On July 27, 2022, the FTC filed a complaint seeking to block Meta’s acquisition of the virtual reality (VR) app maker, Within. In its complaint, the agency relied on two horizontal theories of harm. First, that Meta is a potential entrant into the VR dedicated fitness space due to its size, resources, and capabilities (even if it did not have an ongoing pipeline project for this purpose). Second, the FTC alleged the transaction would eliminate competition between Meta and Within in the VR fitness app market.[5]

Theories regarding potential competition would be broadly applicable to the life sciences space given the significant resources of the major players. Under the FTC’s Meta/Within theory of potential harm, any large life science company would likely be considered a potential entrant into a particular market simply by virtue of their size, resources, and very likely the capability to develop a competitor to the relevant start-up’s asset.

Notably, however, the agencies’ more aggressive antitrust theories have so far met a frosty reception in court, in particular as those theories bump up against real-world evidence. In UnitedHealth/Change, the DOJ failed to convince the court that, post-acquisition, UnitedHealth would materially divert from its pre-deal (and longstanding) course of conduct with respect to third-party customers, with the court specifically finding that the agencies must do more than allege “things may change.”[6] The FTC ran into a similar issue in Illumina, where the administrative law judge found the FTC’s arguments about post-merger conduct to rely on “unwarranted leaps of logic.”[7] At bottom, the string of court defeats may temper the agencies’ appetite to bring cases based on more speculative future conduct, or at least be more discerning in the cases they ultimately choose to litigate.

How about BIG Pharma Mergers? Would the BMS/Celgene Acquisition Happen Today?
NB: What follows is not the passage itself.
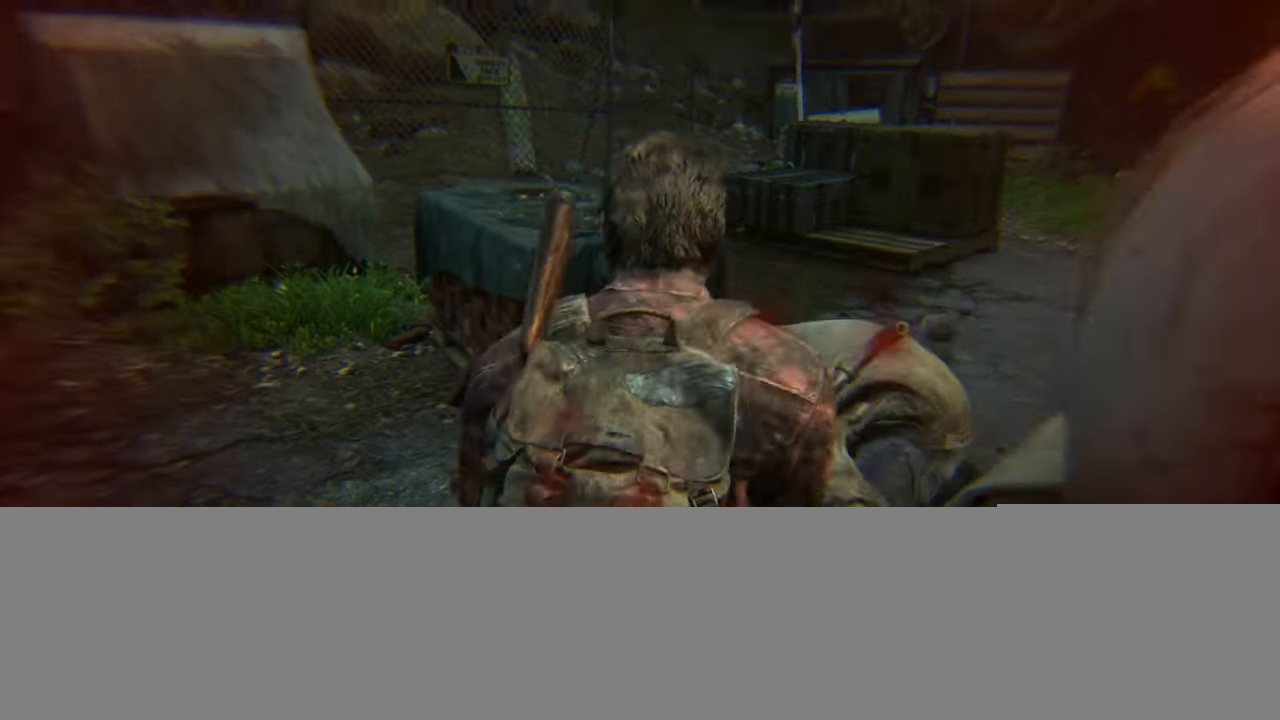
{"buttons": ["L2"], "left_stick": "up-left", "events": [[433, "left_stick", "up-left"]]}
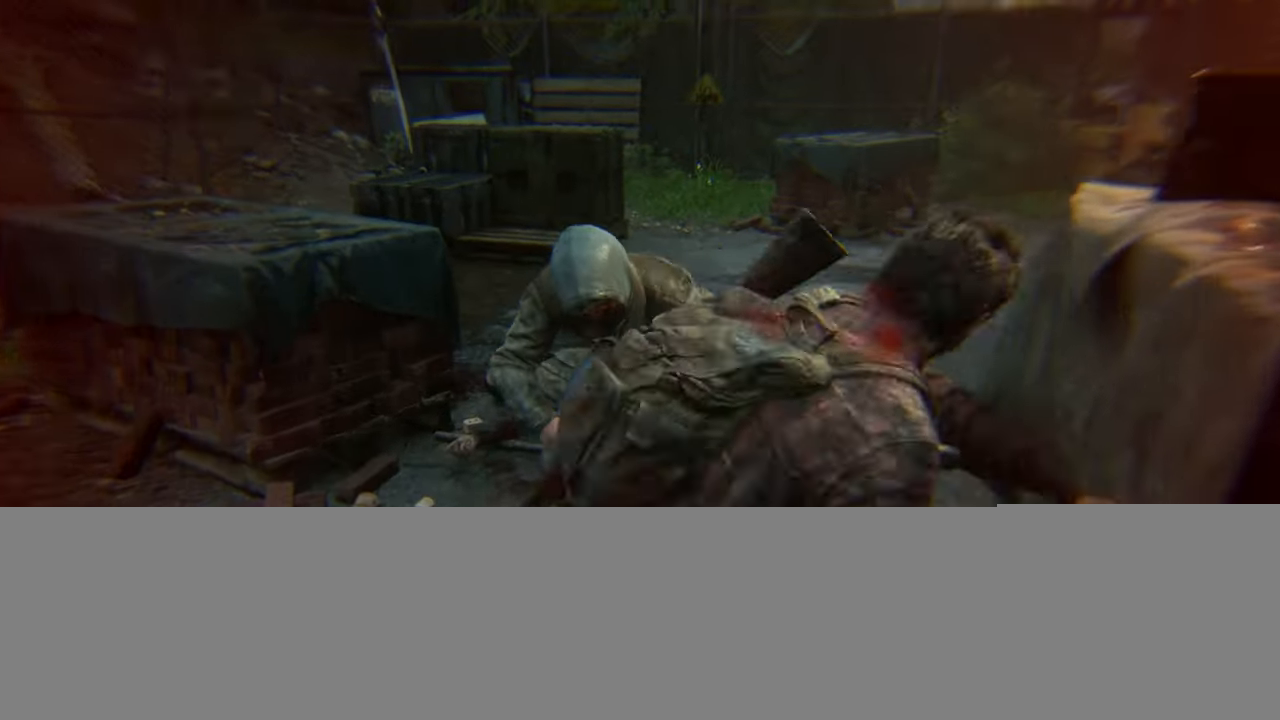
{"buttons": ["L2"], "left_stick": "up", "events": [[217, "left_stick", "up"]]}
We have not seen any mega mergers in the pharmaceutical space since 2019. There could be many causes for that but one may be that the parties are aware of the challenging enforcement environment. A thought experiment with a hypothetical is instructive. Given the agencies’ recent focus on future conduct and potential competition, it is fair to question whether today’s FTC would let BMS close its 2019 $74 billion acquisition of rival Celgene without litigation or a significant divestment beyond the infamous Otezla divestiture. At the time of the merger, BMS had two leading drugs for the treatment of solid tumors (led by its blockbuster Opdivo therapy), while Celgene had leading treatments for hematological cancers (Revlimid and Pomalyst). Although not directly overlapping in terms of cancer types, it is easy to imagine today’s FTC challenging the transaction based on BMS’ resources and related oncology expertise. Stated differently, could the FTC have alleged, as it has done in Meta/Within, that BMS was extremely well-positioned to enter de novo and/or was presumed by others to be a likely entrant such that its decision to buy into the hematological cancer treatment space deprives the market of its own entry and the disciplining effect that its perceived potential entry had on current participants. Whether this argument succeeds in court, however, remains to be seen.

[1] FIERCE BIOTECH, Backed by Bain, Pfizer Loads Prime CNS Assets Into New Biotech (October 23, 2018) available at

[2] FIERCE PHARMA, Pfizer Buys Migraine Partner Biohaven for $11.6B, Betting on CGRP Drugs in Grand Return to Neuroscience (May 10, 2022) available at

[3] FIERCE BIOTECH, Vertex Absorbs ViaCyte and Its Stem Cell-Based Diabetes Treatment for $320M, Clearing Out Competition (July 11, 2022) available at

[4] Forma Therapeutics was represented by Goodwin (

[5] The FTC amended its initial complaint on October 7, 2022, dropping its claim that the transaction would lessen actual competition for VR fitness apps.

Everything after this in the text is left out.